In Fig. 2, it can be seen that the distances between assessments do clearly decrease sharply over time, indicating that a consensus regarding the Fe-Ti phase diagram is steadily emerging. In contrast, in the Al-Cu system (shown in Fig. 3), it appears that disagreements have persisted for many years, although the two latest assessments reported in 2016[20,22] do seem to show good mutual agreement. This analysis implicitly assumes that even if a recent study re-uses older assessments, its authors consider it as the current state-of-the-art, so that this data set inherits the “time stamp” of its most recent (re)use.

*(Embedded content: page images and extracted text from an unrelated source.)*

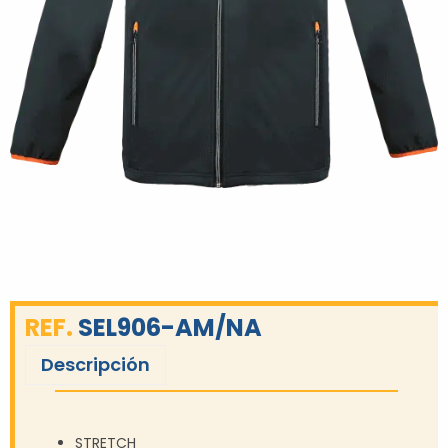
REF.
SEL906-AM/NA
Descripción
STRETCH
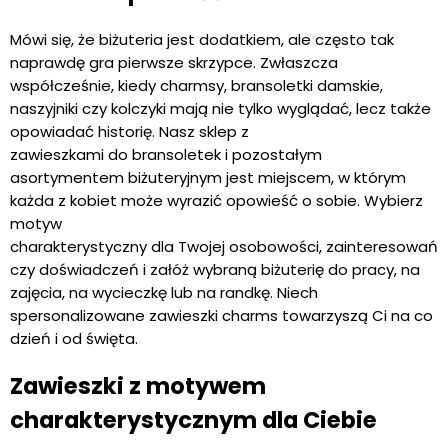
Mówi się, że biżuteria jest dodatkiem, ale często tak
naprawdę gra pierwsze skrzypce. Zwłaszcza
współcześnie, kiedy charmsy, bransoletki damskie,
naszyjniki czy kolczyki mają nie tylko wyglądać, lecz także
opowiadać historię. Nasz sklep z
zawieszkami do bransoletek i pozostałym
asortymentem biżuteryjnym jest miejscem, w którym
każda z kobiet może wyrazić opowieść o sobie. Wybierz
motyw
charakterystyczny dla Twojej osobowości, zainteresowań
czy doświadczeń i załóż wybraną biżuterię do pracy, na
zajęcia, na wycieczkę lub na randkę. Niech
spersonalizowane zawieszki charms towarzyszą Ci na co
dzień i od święta.
Zawieszki z motywem
charakterystycznym dla Ciebie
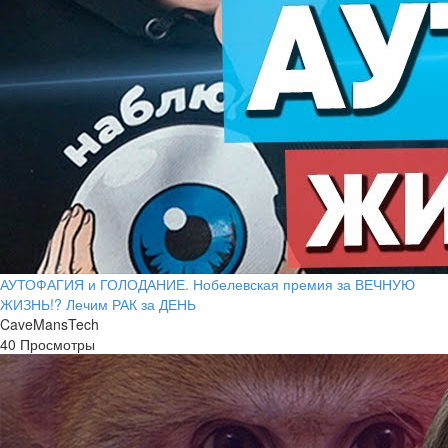
АУТОФАГИЯ и ГОЛОДАНИЕ. Нобелевская премия за ВЕЧНУЮ
ЖИЗНЬ!? Лечим РАК за ДЕНЬ
CaveMansTech
40 Просмотры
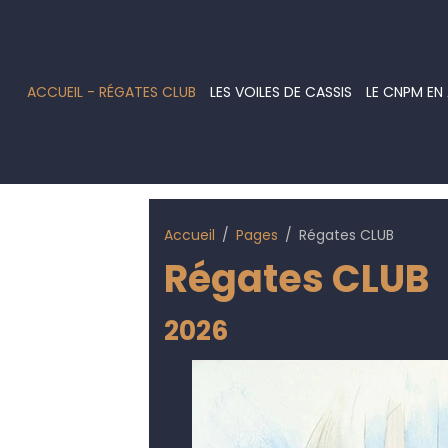
ACCUEIL - RÉGATES CLUB
LES VOILES DE CASSIS
LE CNPM EN
Accueil
Pages
Régates CLUB
Régates CLUB
2026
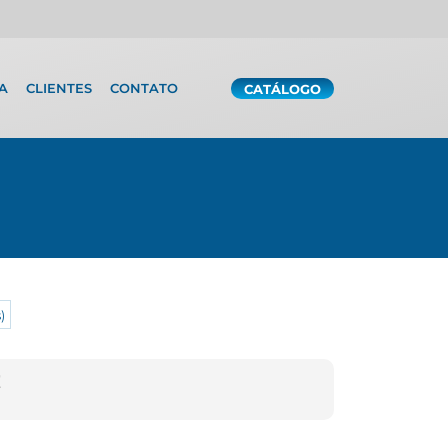
A
CLIENTES
CONTATO
CATÁLOGO
)
!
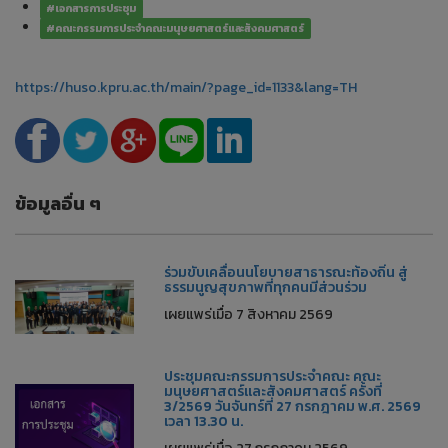
#เอกสารการประชุม
#คณะกรรมการประจำคณะมนุษยศาสตร์และสังคมศาสตร์
https://huso.kpru.ac.th/main/?page_id=1133&lang=TH
ข้อมูลอื่น ๆ
ร่วมขับเคลื่อนนโยบายสาธารณะท้องถิ่น สู่
ธรรมนูญสุขภาพที่ทุกคนมีส่วนร่วม
เผยแพร่เมื่อ 7 สิงหาคม 2569
ประชุมคณะกรรมการประจำคณะ คณะ
มนุษยศาสตร์และสังคมศาสตร์ ครั้งที่
3/2569 วันจันทร์ที่ 27 กรกฎาคม พ.ศ. 2569
เวลา 13.30 น.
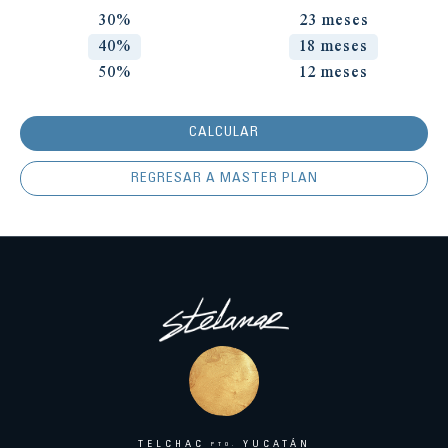
30%
23 meses
40%
18 meses
50%
12 meses
CALCULAR
REGRESAR A MASTER PLAN
TELCHAC
YUCATÁN
PTO.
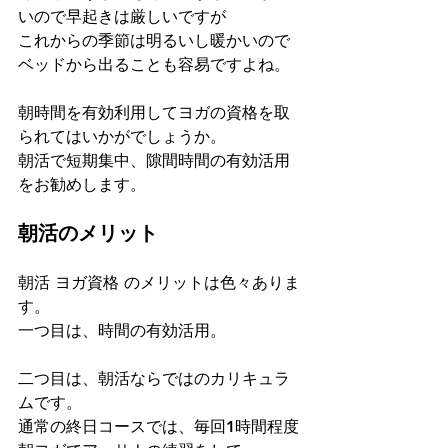
いので早起きは厳しいですが
これからの季節は明るいし暖かいので
ベッドから出ることも容易ですよね。
朝時間を有効利用してヨガの資格を取
られてはいかがでしょうか。
朝活で短期集中、隙間時間の有効活用
をお勧めします。
朝活のメリット
朝活 ヨガ資格 のメリットは色々ありま
す。
一つ目は、時間の有効活用。
二つ目は、朝活ならではのカリキュラ
ムです。
通常の終日コースでは、毎回1時間程度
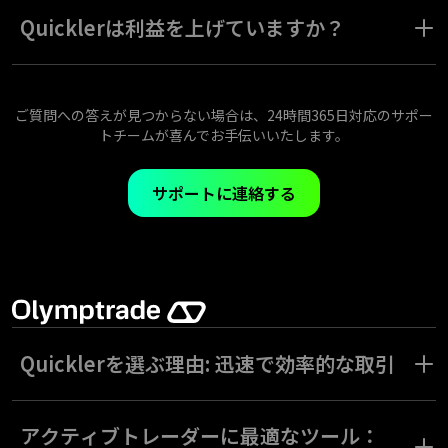
Quicklerでの取引は他の固定時間取引と似ています。価格が動く
方向を選び、取引を開始すると、5秒後に自動的に終了します。
Quicklerは利益を上げていますか？
Quicklerの収益性は、他の固定時間資産と同様に表示されます。
実際の取引結果は、ご自身のスキルと戦略に依存します。ただ
し、このインストゥルメントの5秒という特性により、迅速な取引
ご質問への答えが見つからない場合は、24時間365日対応のサポー
結果が得られることは確かです。
トチームが喜んでお手伝いいたします。
サポートに連絡する
Quicklerを選ぶ理由: 迅速で効率的な取引
Quicklerは、洗練された数学モデルにより、従来の取引手段とは
異なり、広範な市場のボラティリティ指数として機能します。
アクティブトレーダーに最適なツール：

We can also use our metric to identify clusters of work that report mutually consistent results. Figure 4 and 5 report all pairwise distances between the assessments. For a given similarity threshold (here 1 or 2%), one can find groups of assessments that lie close to each other, within that threshold. Encouragingly, these clusters seem to primarily consist of recent publications thus again suggesting an emerging consensus.

4 Conclusion

We have described a formal methodology to quantify, in a single figure-of-merit, the level of agreement between two phase diagrams. Our proposal not only satisfies the mathematical requirements of a norm or a metric, but also has a sound physical basis, is invariant to scaling of the graph axes, and is easy to compute via Monte Carlo sampling, with or without access to the thermodynamic model underlying each phase diagram. We illustrate its usefulness in a meta-analysis of a set of thermodynamic assessments in popular alloy systems, in an effort to determine whether the most current assessments have reached a consensus. Our metric may find applications in other areas as well, for instance, to report how well phase diagrams generated purely via ab initio methods agree with the corresponding experiments-based thermodynamic assessements.